The results of their work, published in Nature Communications, can be important for the design of new therapies directed to fight the latent viral reservoir, but they are preliminary and by no means are to be thought of as an alternative to conventional HIV treatment, ABC cautioned.
María José Buzón, lead author, was quoted in ABC as saying: “We reactivated the virus and reduced the viral reservoir by 64%”. The drug depleted infected cells but can also affect healthy cells, including lymphocytes, added Adriá Curran, who also worked on these experiments, ABC reported.
Speaking at the study's presentation, the authors said that patients with HIV are partially at ease due to the availability of effective treatments. However, they warned that the virus can live in reservoir cells and be reactivated, which could explain why the number of patients living with AIDS has not dropped as much as it hoped, the newspaper added.
Spanish region forced to reimburse one patient’s testosterone replacement therapy
Following a court ruling, the Spanish region of Galicia will have to reimburse one patient who had to pay for his testosterone injections after they were excluded from the list of publicly funded drugs, daily El Diario reported on Thursday.
The patient was initially treated with Bayer’s testosterone, commercialised as Reandrom, then switched to a different one which was publicly founded. However, his condition worsened and his doctor recommended going back to Bayer’s injections, which cost the patient €1,560.
The court ruled that the publicly funded alternative was not efficient in this case, and that the right to healthcare was violated when the patient had to pay for the treatment himself. Thus, regional healthcare authorities must reimburse the cost of the original treatment, El Diario reported.

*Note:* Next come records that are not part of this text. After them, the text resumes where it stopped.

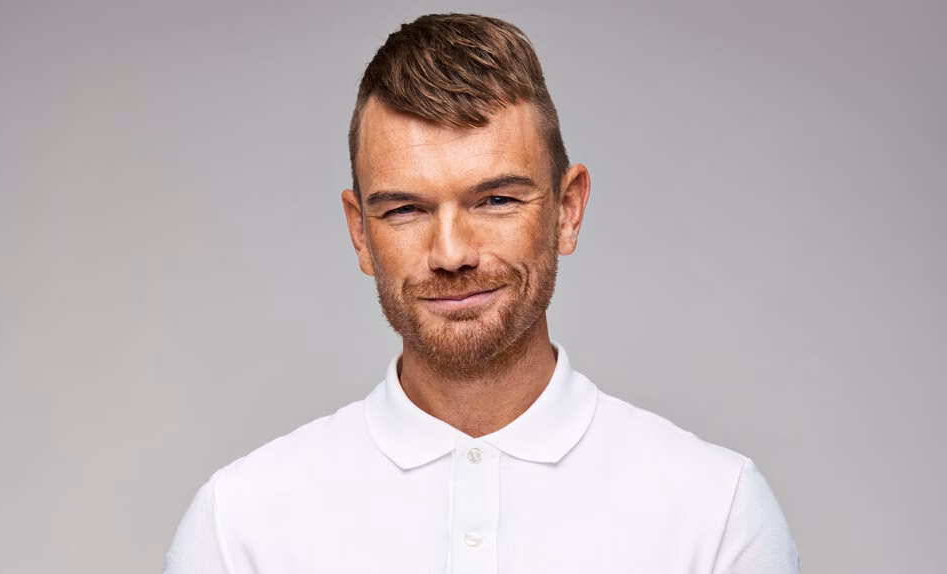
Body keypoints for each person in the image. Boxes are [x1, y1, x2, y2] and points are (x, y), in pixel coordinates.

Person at [165, 13, 799, 574]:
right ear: (360, 233)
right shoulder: (239, 526)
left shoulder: (717, 511)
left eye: (496, 200)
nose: (451, 254)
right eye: (405, 209)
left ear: (567, 210)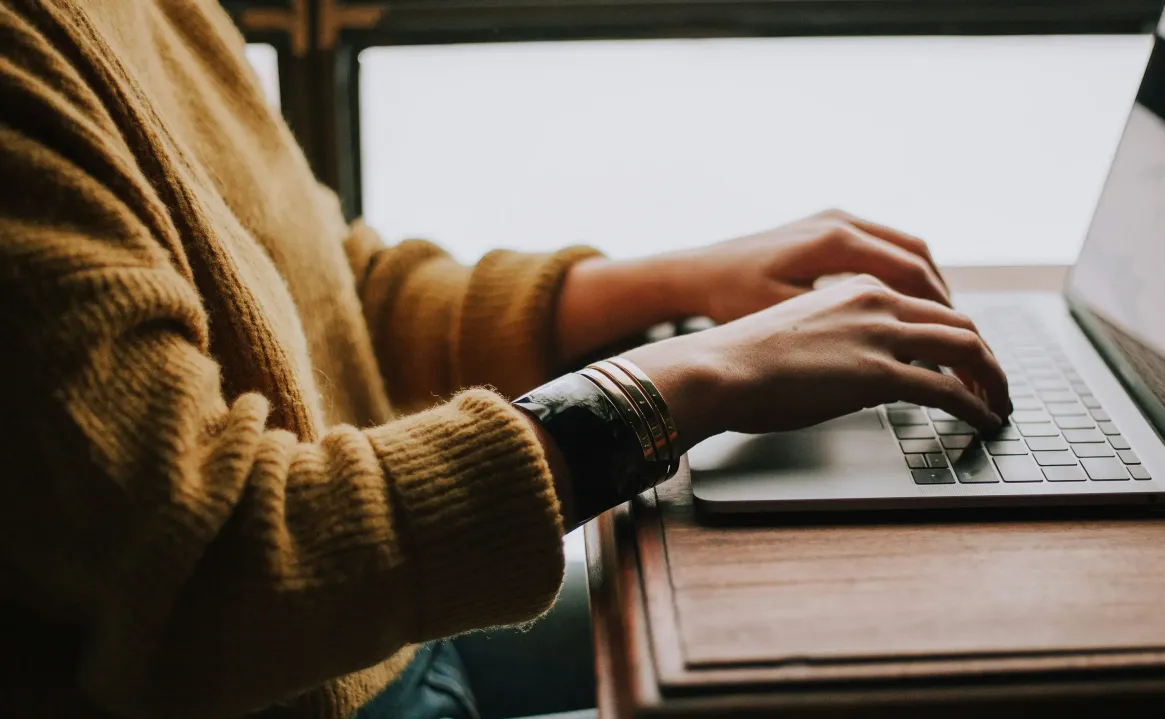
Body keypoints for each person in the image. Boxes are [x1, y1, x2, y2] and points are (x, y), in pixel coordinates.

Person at [0, 1, 1010, 718]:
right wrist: (686, 381)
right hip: (301, 678)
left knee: (845, 616)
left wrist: (681, 283)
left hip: (372, 638)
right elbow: (215, 575)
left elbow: (331, 293)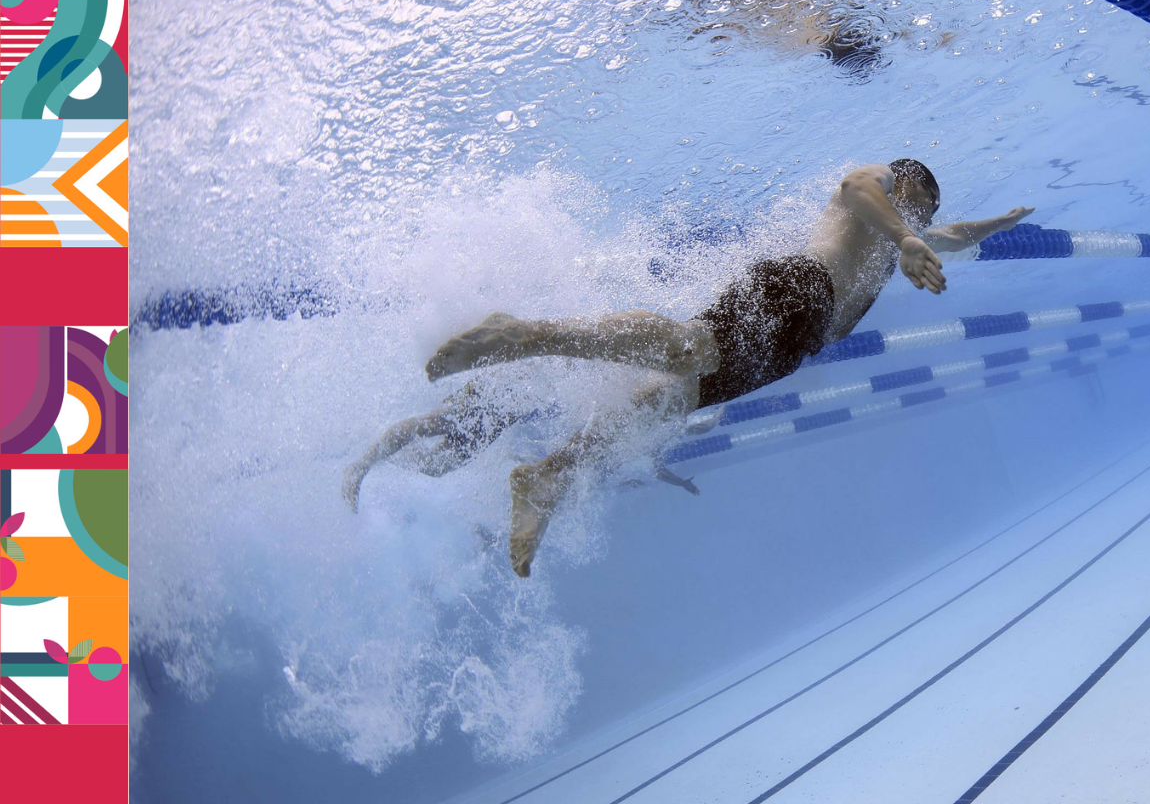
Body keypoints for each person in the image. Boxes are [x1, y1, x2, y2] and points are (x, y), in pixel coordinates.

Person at [345, 159, 1032, 577]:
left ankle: (547, 476)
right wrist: (907, 233)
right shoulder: (879, 195)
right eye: (916, 204)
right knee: (683, 349)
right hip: (797, 288)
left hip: (791, 348)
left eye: (923, 214)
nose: (919, 217)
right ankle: (521, 335)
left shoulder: (901, 243)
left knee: (660, 404)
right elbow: (857, 186)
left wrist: (997, 223)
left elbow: (952, 236)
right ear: (905, 185)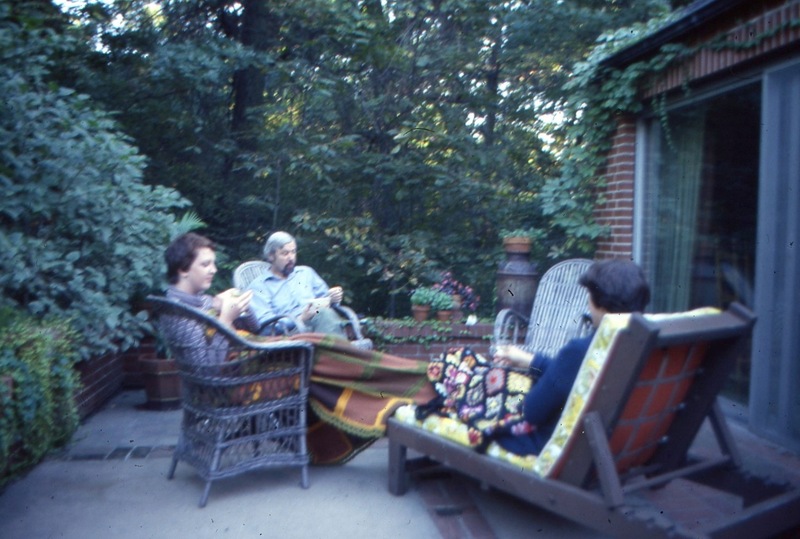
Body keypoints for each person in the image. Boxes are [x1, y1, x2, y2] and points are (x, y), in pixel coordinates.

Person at [160, 232, 436, 465]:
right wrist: (227, 318)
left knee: (324, 342)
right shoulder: (183, 311)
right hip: (255, 359)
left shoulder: (200, 300)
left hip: (277, 343)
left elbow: (251, 325)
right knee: (322, 355)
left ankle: (405, 385)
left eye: (213, 263)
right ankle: (413, 385)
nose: (213, 269)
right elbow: (211, 367)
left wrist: (236, 306)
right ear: (184, 269)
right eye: (205, 264)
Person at [490, 259, 651, 456]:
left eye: (589, 296)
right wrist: (532, 361)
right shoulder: (641, 346)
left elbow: (532, 411)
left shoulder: (580, 351)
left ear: (601, 306)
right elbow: (574, 375)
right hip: (623, 448)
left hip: (558, 449)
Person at [246, 231, 348, 338]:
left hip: (318, 323)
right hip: (288, 335)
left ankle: (336, 347)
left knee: (325, 314)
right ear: (271, 256)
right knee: (324, 314)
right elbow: (265, 326)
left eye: (293, 252)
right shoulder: (260, 286)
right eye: (285, 253)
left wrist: (333, 298)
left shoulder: (306, 273)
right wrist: (300, 319)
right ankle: (341, 347)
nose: (291, 258)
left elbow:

FDA grants Orphan Drug designation to Pharmamar’s Zepsyre
The U.S. Food and Drug Administration has granted orphan status to Pharmamar’s Zepsyre (lurbinectedin) for the treatment of small cell lung cancer (SCLC), financial Cinco Días, daily La Vanguardia, Europa Press agency, medical journal Redacción Médica and a number of regional newspapers reported on Monday.
Shares went up by 30% following this announcement. If the drug is eventually approved by the agency, it will be the firm’s second drug to be sold on the U.S. market, Cinco Días reported.